BÖLGESEL savaşlar başlıca neden olmak üzere, evinden, yurdundan,
barkından, topraklarından koparılarak göçe sürüklenen milyonlarca göçmene,
sığınmacıya, mülteciye kapılarımızı açtık.
Tamam, iyimserliğimizi muhafaza edelim…
Tamam,
anayurdumuza başka coğrafyalardan gelerek sığınan göçmenlere karşı ensar
vasfımızı koruyalım…
Tamam,
soframızı paylaşalım, ekmeğimizi bölüşelim ve hatta duygularımızın kontrolünü
kaybetmeden onlara sahip çıkalım…
Çıkalım
da, nereye kadar?
Bizim
vatandaşımız geçim derdinden, çocuklarına iyi bir gelecek hazırlama, onların
kaliteli bir eğitim almalarını sağlayabilme telaşı yaşarken, vatanına bağlı,
milletine âşık, devletine sadık sağlam bir millî iradeye hâkim iyi bir
vatandaş, çevresine karşı iyi bir insan yetiştirme gayreti gösterirken, ekonomi her geçen
gün daha da bozulup ciddi sorunlar yaşanırken, vatandaşın alım gücü bir önceki
güne göre giderek zayıflarken, insanlar yalnızlaşıp aile bağları zayıflarken, ne
erkekler, ne de kızlar evlilik plânları kuramayıp yalnızlığı tercih ederken, yoksulluk
artıp işsizlik almış başını giderken, gençler geleceklerine dair hayâl kuramayıp
umutlarını yurtdışına taşırlarken ve
bütün bunların bir sentezi olarak anneler ve babalar istikbâl kaygısından bir,
bilemediniz iki çocuk sahibi olurken (hatta bu plânlarını dahi ertelerken), anayurdumuza
başka coğrafyalardan gelerek sözde kendilerine gelecek arayan (başta Suriyeli)
sığınmacıların aralıksız çocuk dünyaya getirmelerinin demografik bir tehlike
olduğunu kim inkâr edebilir?
Bütün
bu yaşananları, Devletimizi ve milletimizi bölmeye çalışan şer odaklarının ve
onlara yataklık yapan vatan hainlerinin orta ve uzun vadede uygulamaya
koydukları plânlarının bir parçası olarak görüyorum.
Dönemin
ABD Dışişleri Bakanı Henry Kissinger, kendi başkanlığında toplanan ABD Ulusal
Güvenlik Kurulu toplantısının sonunda hazırladığı “Ulusal Güvenlik Araştırması
Raporu 200: Dünya Nüfus Artışının ABD’nin Güvenliği ve Denizaşırı Çıkarlarına
Etkisi” başlıklı raporunu ABD Başkanı Gerald Ford’a sunarken şu sözü söyler: “Petrolü
kontrol edersen ulusları, yiyeceği kontrol edersen insanları kontrol edersin.”
Evet,
her şey ayan beyan ortada.
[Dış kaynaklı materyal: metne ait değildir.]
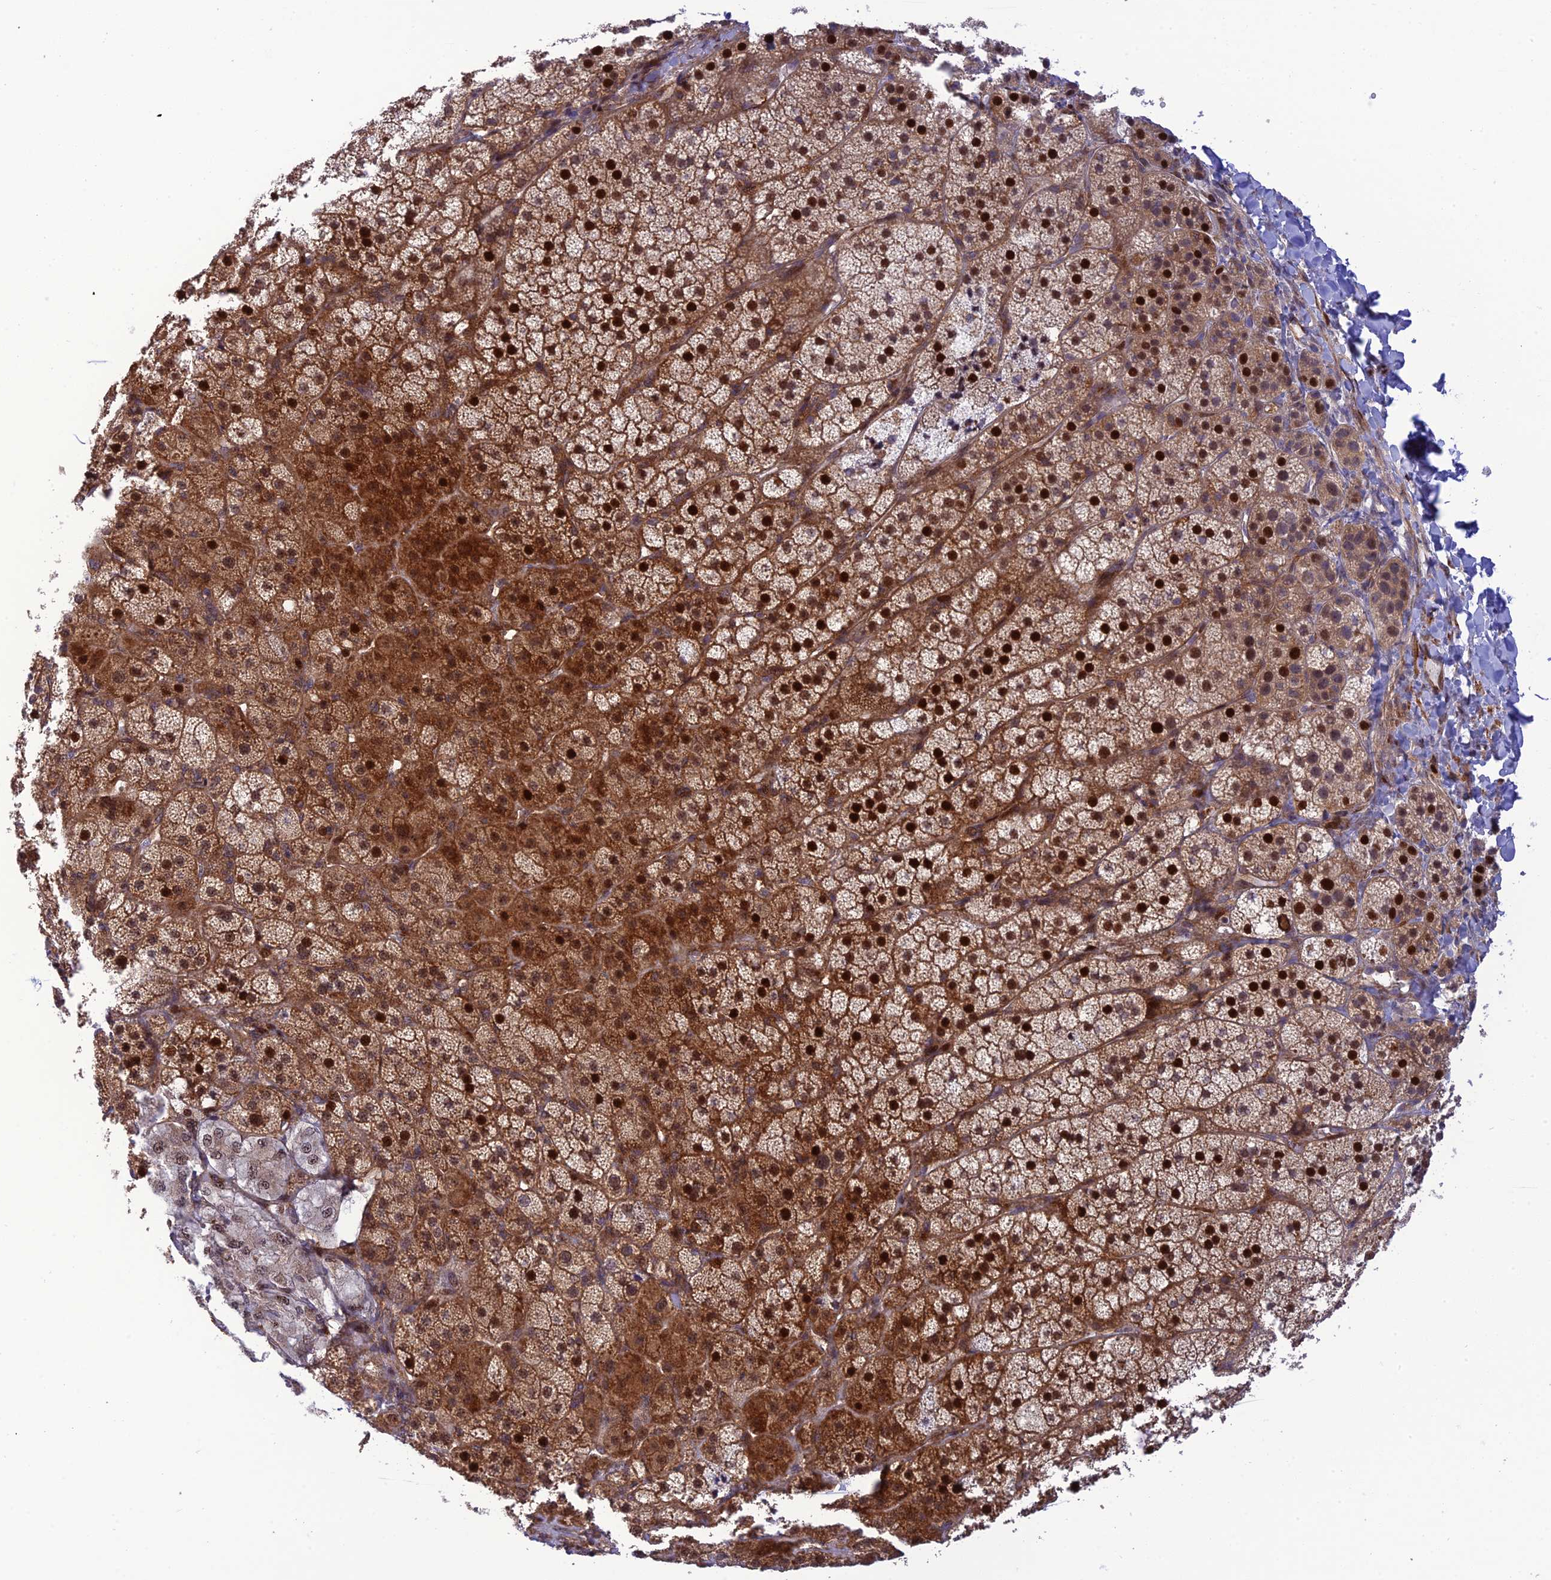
{"staining": {"intensity": "strong", "quantity": ">75%", "location": "cytoplasmic/membranous,nuclear"}, "tissue": "adrenal gland", "cell_type": "Glandular cells", "image_type": "normal", "snomed": [{"axis": "morphology", "description": "Normal tissue, NOS"}, {"axis": "topography", "description": "Adrenal gland"}], "caption": "Immunohistochemical staining of unremarkable human adrenal gland displays strong cytoplasmic/membranous,nuclear protein positivity in approximately >75% of glandular cells.", "gene": "ZNF584", "patient": {"sex": "female", "age": 44}}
Bütün bunlar yok sayılamaz, apaçık, ortada
duran, inkâr edilemez, muhakkak olan, itiraz kabul etmez ve yadsınamaz birer gerçektir. Vatanını
devletini, milletini seven hiçbir siyasetçi ve devlet adamı, ekonomideki
sıkıntıları, sosyal çözülmeleri ve mülteci gerçeğini görmezden gelemez, üzerini
örtemez.
Romantik
ve güzel sözler söyleyerek, hoş vaatlerde bulunarak, komik espriler
yaparak, dinî motifli sosyal medya mesajları atarak bu sorunlar çözülemez.
Evet,
ülkemiz üstü örtülü bir ambargo ve ekonomik baskı altındadır.
Evet,
ülkemiz adı konulmamış bir göçmen istilası ile karşı karşıyadır.
Evet,
bu, Türkiye Cumhuriyeti düşmanlarının kısa, orta ve uzun vadeli plânlarının bir
parçasıdır.
Evet,
artık uyanma vaktidir!
Artık
defansif değil, ofansif siyaset yapma vaktidir!